J’ai eu la chance de participer à la commission de spécialistes chargée de la création de la première chaire française « Cultures Visuelles/Visual Studies » à l’université Lille 3. Créé dans le cadre de l’Institut de recherches historiques du Septentrion (Irhis), dirigé par Daniel Dubuisson, ce poste appartient au dispositif des chaires dites « mixtes », qui porte le label CNRS et offre au titulaire, pour une durée de cinq ans, une charge d’enseignement allégée (64h) et des moyens budgétaires pour mener à bien ses recherches.

EXERCICES:
a - Reproduisez à l’identique le passage du texte fourni qui va de « J’ai eu la chance » jusqu’à « bien ses recherches. » inclus.
b - Répondez aux questions suivantes à partir du texte fourni sur la chaire « Cultures Visuelles/Visual Studies ».
(i) Dans quelle université cette chaire a-t-elle été créée ?
(ii) Pour quelle durée le poste est-il attribué à son titulaire ?
(iii) À combien d’heures s’élève la charge d’enseignement allégée ?
Appuyez-vous uniquement sur le texte fourni.

(Extractions de texte par page)

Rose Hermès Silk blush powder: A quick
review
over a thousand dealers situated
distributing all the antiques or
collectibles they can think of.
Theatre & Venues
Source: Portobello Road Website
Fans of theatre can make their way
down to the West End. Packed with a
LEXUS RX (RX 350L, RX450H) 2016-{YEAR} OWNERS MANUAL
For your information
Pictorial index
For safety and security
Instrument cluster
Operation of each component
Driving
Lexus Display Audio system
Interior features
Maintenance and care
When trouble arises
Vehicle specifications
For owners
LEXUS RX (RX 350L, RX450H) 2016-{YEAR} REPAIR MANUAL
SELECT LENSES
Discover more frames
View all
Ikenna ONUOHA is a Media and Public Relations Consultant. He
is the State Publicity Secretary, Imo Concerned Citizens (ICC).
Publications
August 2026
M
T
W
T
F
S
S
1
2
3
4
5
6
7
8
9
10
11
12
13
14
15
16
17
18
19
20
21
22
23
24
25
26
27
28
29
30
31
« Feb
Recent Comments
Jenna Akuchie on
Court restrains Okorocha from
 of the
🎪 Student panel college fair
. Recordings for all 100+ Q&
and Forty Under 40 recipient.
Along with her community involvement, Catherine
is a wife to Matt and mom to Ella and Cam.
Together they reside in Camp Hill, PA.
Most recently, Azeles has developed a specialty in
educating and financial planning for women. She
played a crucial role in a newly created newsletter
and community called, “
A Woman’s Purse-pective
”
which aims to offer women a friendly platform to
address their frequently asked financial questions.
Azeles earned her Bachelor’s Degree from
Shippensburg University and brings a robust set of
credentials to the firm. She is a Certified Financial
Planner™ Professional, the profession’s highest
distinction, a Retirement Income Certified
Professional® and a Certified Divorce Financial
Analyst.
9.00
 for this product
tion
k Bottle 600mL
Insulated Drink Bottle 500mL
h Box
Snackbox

RÉPONSES PAR EXERCICE:
a -
J’ai eu la chance de participer à la commission de spécialistes chargée de la création de la première chaire française « Cultures Visuelles/Visual Studies » à l’université Lille 3. Créé dans le cadre de l’Institut de recherches historiques du Septentrion (Irhis), dirigé par Daniel Dubuisson, ce poste appartient au dispositif des chaires dites « mixtes », qui porte le label CNRS et offre au titulaire, pour une durée de cinq ans, une charge d’enseignement allégée (64h) et des moyens budgétaires pour mener à bien ses recherches.

b -
(i) À l’université Lille 3.
(ii) Pour une durée de cinq ans.
(iii) À 64 heures.